Wat ze wel hebben is elektriciteit, en dat hebben de Chinezen goed begrepen. Naast het aanleggen van de China-Laos Railway bouwen de Chinezen massaal veel dammen in Laos. We zagen ondergelopen dorpen en daarnaast een proper nieuw stuwmeer. De toekomstige projecten die in de steigers staan zijn enorm. De Mekong, toch de levensader van Laos, wordt overal onderbroken voor dammen. Dat zal toch een ongelooflijke impact hebben op de way of life voor de Laotianen. Nu al merkten we dat sommige dorpen niet meer bereikbaar waren per boot en de reisduur opeens enkele uren langer werd.
Laos voelt als een lang opgestoken middelvinger naar heel veel vooruitgang, maar met de vriendelijke glimlach erbij. Een ongeëvenaard je m’en foutisme. Hoe het is om in te wonen, kan ik natuurlijk niet inschatten na dit korte bezoek, maar om te reizen heb ik er vreed van genoten. De slecht onderhouden wegen neem ik er met plezier bij. Al lees ik wel dat de levensverwachting hier ver beneden het gemiddelde ligt, en de geboortecijfers hoog (je bent hier best geen meisje denk ik).
Wie er de wereldkaart bijhaalt zal zien dat we enkel in Noord Laos gereisd hebben, er is nog een lang dun staartje aan Laos naar het zuiden toe, netjes tussen Vietnam en Cambodja. Dat hebben we niet bezocht, deels omdat het malariagebied is, maar ook omdat we, en dit kan mogelijks verkeerd klinken, niet genoeg tijd hebben. Een half jaar reizen is veel, maar je moet keuzes maken. Wij hebben al vrij snel beslist dat we eerder wat slow willen travellen. En daarbij past perfect ons volgend vervoersmiddel: de slowboat!
De slowboat, dat is nu eens mijn manier van reizen, zie. Geen gehaaste taxi drivers, geen piloten hoog in de lucht, .. al wat je nodig hebt is wat tijd. De boot glijdt urenlang door het water. Het ziet er rustig uit maar de Mekong zit vol kleine draaikolken of rapids, vooral op plaatsen waar stenen boven het water uitsteken. Onze kapitein navigeert alsof hij nooit iets anders heeft gedaan (wat waarschijnlijk ook zo is). Soms zien we eens een fast-boat voorbij racen. Dat is ook een optie om deze route te volgen. Het is een smalle long tail kano, en de driver zit achteraan met een motorhelm op. Anyone? Doe ons maar wat trager… het landschap is heel de tijd hetzelfde, en toch altijd anders.

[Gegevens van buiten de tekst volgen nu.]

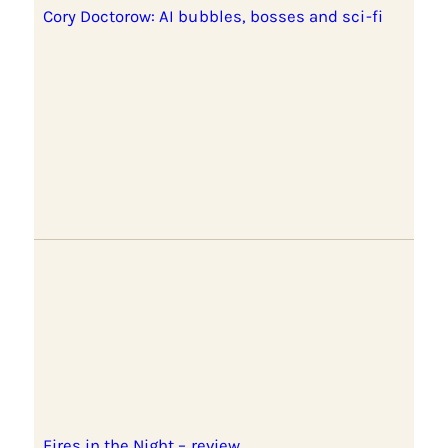
Cory Doctorow: AI bubbles, bosses and sci-fi
Fires in the Night – review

De eerste dag gaan we gewapend aan boord: Senne heeft ‘de Grote Slowboat Spellen Competitie’ opgesteld. Dat is een compilatie van al onze gezelschapsspellekes (Rummikub, Catan, Qwixx, Nova Luna, ..) aangevuld met al de kaartspelen die we onze kinderen ondertussen geleerd hebben - en die ze spelen als volleerde oude-van-dagen (Manillen, Yussef, Wippen, Shitface, Presidenten,...). Daarnaast mogen de kindjes Mrs Doubtfire kijken - Robin Williams is een groot succes. De boot is ingericht met oude autostoelen die los staan, dus naargelang wat je van plan bent (slapen, spelen, eten, buiten kijken,..) kan je het interieur aanpassen. De oranje gordijntjes wapperen in de wind en laten het mooie zonnetje binnen. Ok, voor het te romantisch wordt, ik geef toe: de motor maakt de hele tijd een (redelijk) brommend geluid.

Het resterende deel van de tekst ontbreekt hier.